В плоскости принципиальных дебатов моя позиция была настолько же выгоднее позиции Кюльмана, насколько позиция генерала Гофмана в плоскости военных фактов была выгоднее моей. Вот почему генерал нетерпеливо порывался сводить все вопросы к соотношению сил, тогда как Кюльман тщетно пытался миру, построенному на основе военной карты, придать видимость мира, построенного на каких-то принципах. Чтоб смягчить значение заявлений Гофмана, Кюльман сказал однажды, что солдат выражается по необходимости крепче, чем дипломат. Я ответил, что «мы, члены российской делегации, не принадлежим к дипломатической школе, а скорее можем считаться солдатами революции» и поэтому предпочитаем грубый язык солдата. Нужно, впрочем, сказать, что дипломатическая вежливость самого Кюльмана была очень условна. Задача, которую он себе ставил, была явно неразрешима без содействия с нашей стороны. Но этого-то и не хватало. «Мы революционеры, – разъяснял я Кюльману, – но мы и реалисты, и мы предпочитаем прямо говорить об аннексиях, нежели подменивать подлинное название псевдонимом». Не мудрено, если время от времени Кюльман сбрасывал с себя дипломатическую маску и злобно огрызался. И сейчас помню, с какой интонацией он сказал, что Германия искренне стремится к восстановлению дружественных отношений со своим могущественным восточным соседом. Слово «могущественным» было произнесено с таким вызывающим издевательством, что всех, даже союзников Кюльмана, слегка передернуло. Чернин к тому же смертельно боялся разрыва переговоров. Я поднял перчатку и снова напомнил то, что сказал в первой своей речи. «У нас нет ни возможности, ни намерения, – говорил я 10 января, – оспаривать то обстоятельство, что наша страна ослаблена политикой господствовавших у нас до недавнего времени классов. Но мировое положение страны определяется не только сегодняшним состоянием ее технического аппарата, но и заложенными в ней возможностями, подобно тому, как хозяйственная мощь Германии не может измеряться одним лишь нынешним состоянием ее продовольственных средств. Широкая и дальновидная политика опирается на тенденции развития, на внутренние силы, которые, раз пробужденные к жизни, проявят свое могущество днем раньше или позже».

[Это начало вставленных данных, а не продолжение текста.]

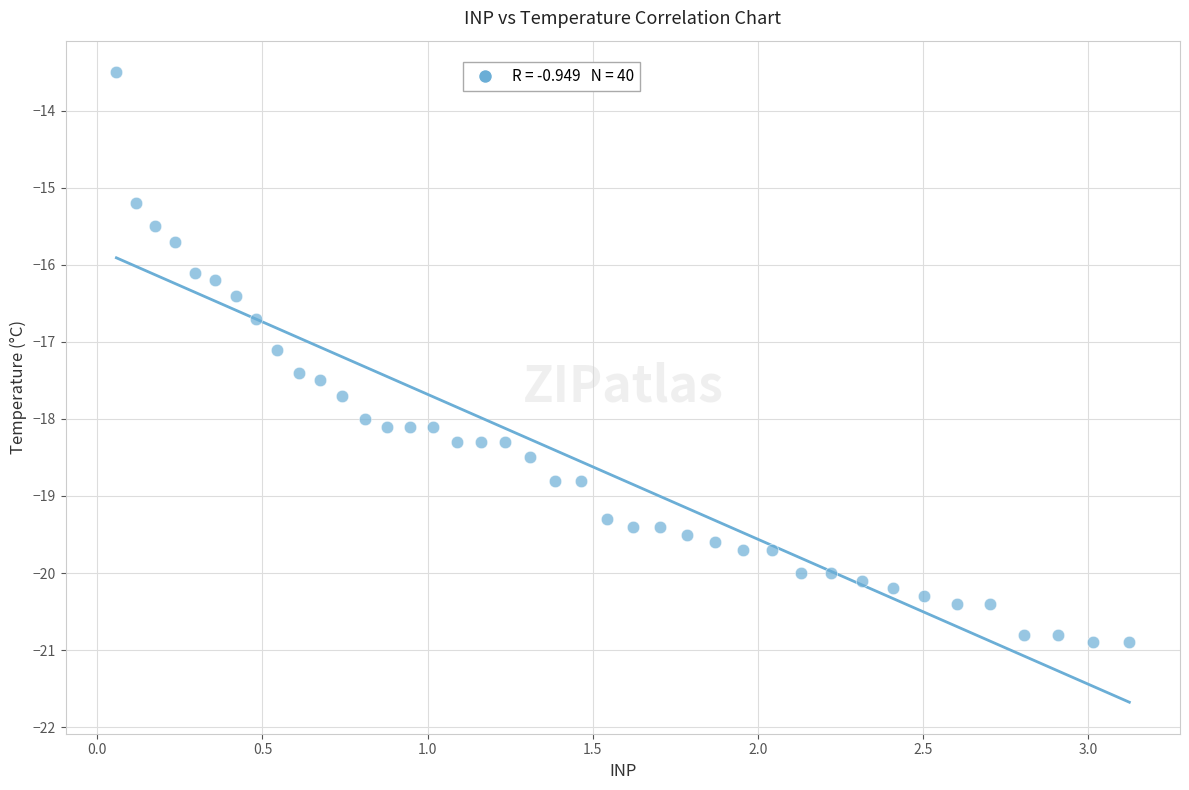

What Y value in the scatter plot is closest to -17?

-17.1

Через неполных девять месяцев после того, 3 октября 1918 г., напоминая о брест-литовском вызове Кюльмана, я говорил на заседании Всероссийского Центрального Исполнительного Комитета: «Ни в ком из нас нет сейчас ни капли злорадства по поводу того, что Германия переживает колоссальную катастрофу». Нет надобности доказывать, что значительная доля этой катастрофы была подготовлена в Бресте немецкой дипломатией, военной, как и штатской.

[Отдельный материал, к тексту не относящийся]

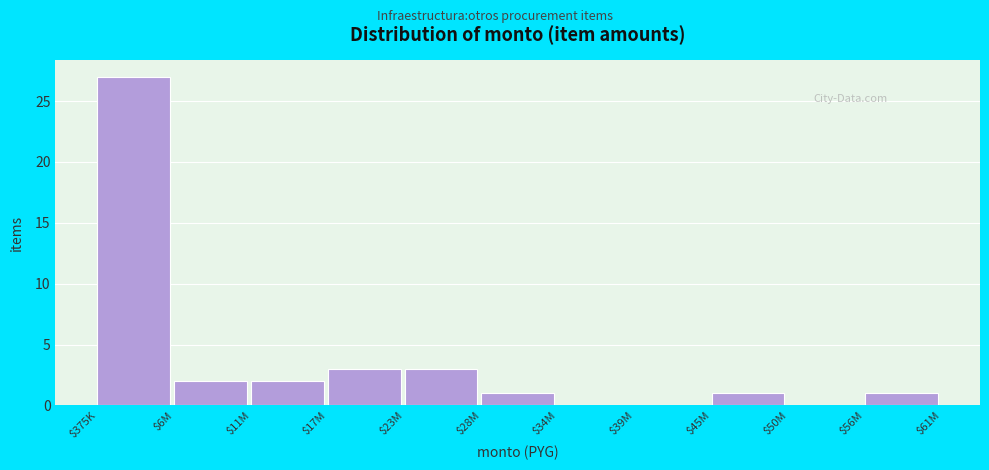

What is the sum of all values?

40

Чем точнее мы формулировали наши вопросы, тем больший перевес получал Гофман над Кюльманом. Они уже перестали скрывать свой антагонизм, особенно генерал. Когда в своем ответе на его очередную атаку я упомянул, без задней мысли, о германском правительстве, Гофман прервал меня хриплым от злобы голосом: «Я представляю здесь не германское правительство, а высшее немецкое командование». Это прозвучало, как звон разбитого камнем стекла. Я обвел глазами моих партнеров по ту сторону стола. Кюльман сидел с перекошенным лицом и глядел под скатерть. На лице Чернина конфуз боролся со злорадством. Я ответил, что не считаю себя призванным судить о взаимоотношениях между правительством германской империи и ее командованием, но что я уполномочен вести переговоры только с правительством. Кюльман со скрежетом зубовным принял мое заявление к сведению и присоединился к нему.